# What the task asks
Write out every entry exactly; the pictures do not belong in the copy.

Change detection data
=== Begin Enclosure ===

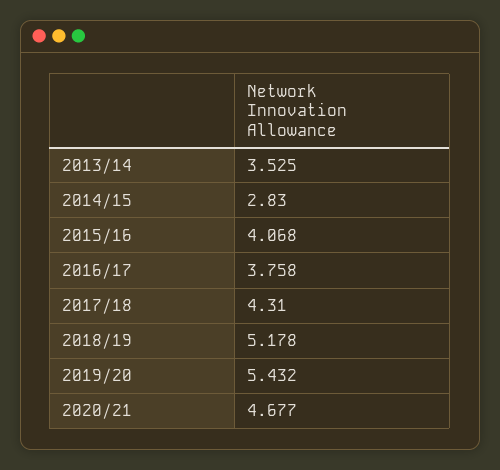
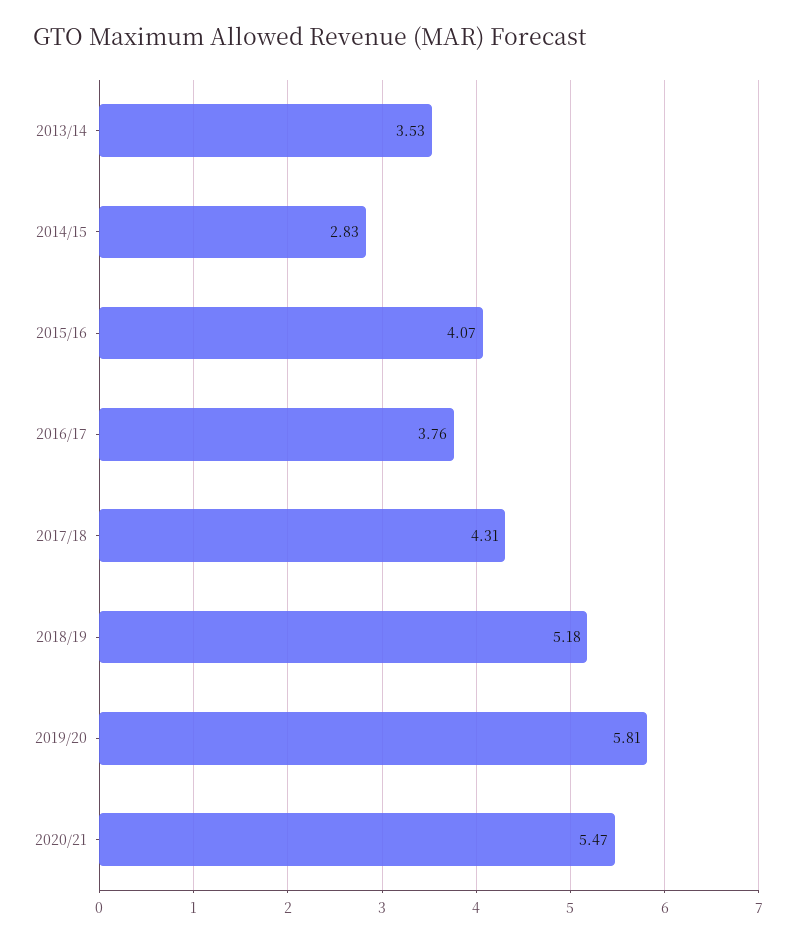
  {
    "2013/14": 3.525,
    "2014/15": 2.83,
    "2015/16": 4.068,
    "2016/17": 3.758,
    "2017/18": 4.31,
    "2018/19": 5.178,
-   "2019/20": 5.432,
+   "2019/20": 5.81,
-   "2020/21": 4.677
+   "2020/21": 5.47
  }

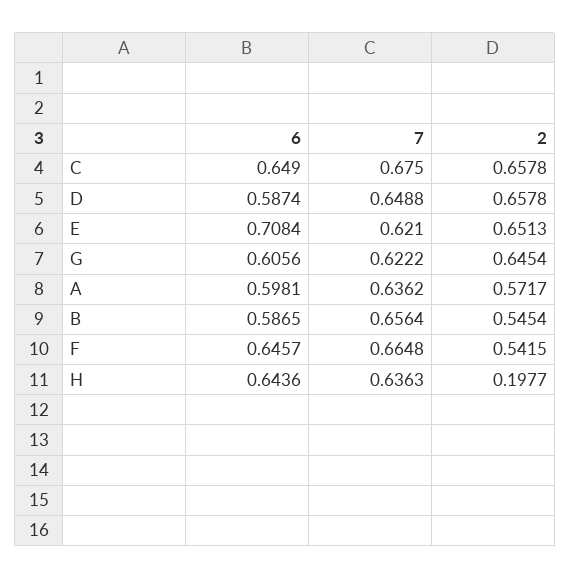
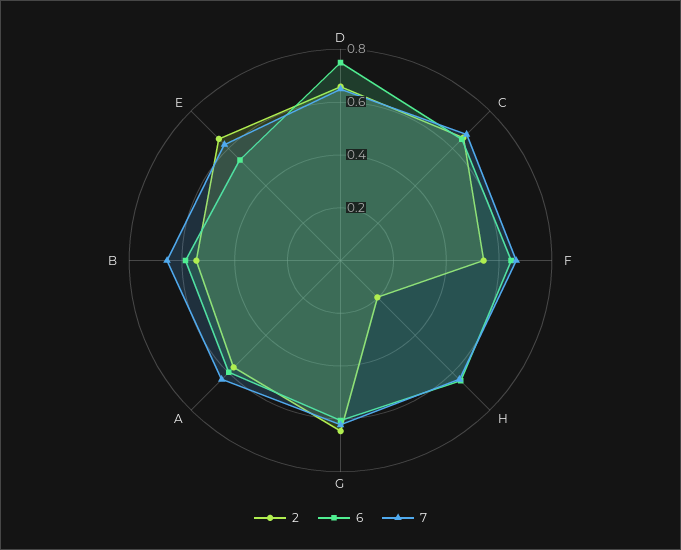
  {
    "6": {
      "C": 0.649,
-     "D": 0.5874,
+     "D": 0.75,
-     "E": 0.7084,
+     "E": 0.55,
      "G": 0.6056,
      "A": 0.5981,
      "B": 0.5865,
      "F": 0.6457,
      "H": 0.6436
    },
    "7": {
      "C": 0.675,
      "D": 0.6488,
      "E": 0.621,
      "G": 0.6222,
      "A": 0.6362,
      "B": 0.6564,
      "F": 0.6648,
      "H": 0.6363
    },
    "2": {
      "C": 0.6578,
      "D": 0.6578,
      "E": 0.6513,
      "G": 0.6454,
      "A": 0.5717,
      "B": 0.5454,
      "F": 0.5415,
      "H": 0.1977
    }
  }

=== End Enclosure ===

# Written response
  {
    "2013/14": 3.525,
    "2014/15": 2.83,
    "2015/16": 4.068,
    "2016/17": 3.758,
    "2017/18": 4.31,
    "2018/19": 5.178,
-   "2019/20": 5.432,
+   "2019/20": 5.81,
-   "2020/21": 4.677
+   "2020/21": 5.47
  }

  {
    "6": {
      "C": 0.649,
-     "D": 0.5874,
+     "D": 0.75,
-     "E": 0.7084,
+     "E": 0.55,
      "G": 0.6056,
      "A": 0.5981,
      "B": 0.5865,
      "F": 0.6457,
      "H": 0.6436
    },
    "7": {
      "C": 0.675,
      "D": 0.6488,
      "E": 0.621,
      "G": 0.6222,
      "A": 0.6362,
      "B": 0.6564,
      "F": 0.6648,
      "H": 0.6363
    },
    "2": {
      "C": 0.6578,
      "D": 0.6578,
      "E": 0.6513,
      "G": 0.6454,
      "A": 0.5717,
      "B": 0.5454,
      "F": 0.5415,
      "H": 0.1977
    }
  }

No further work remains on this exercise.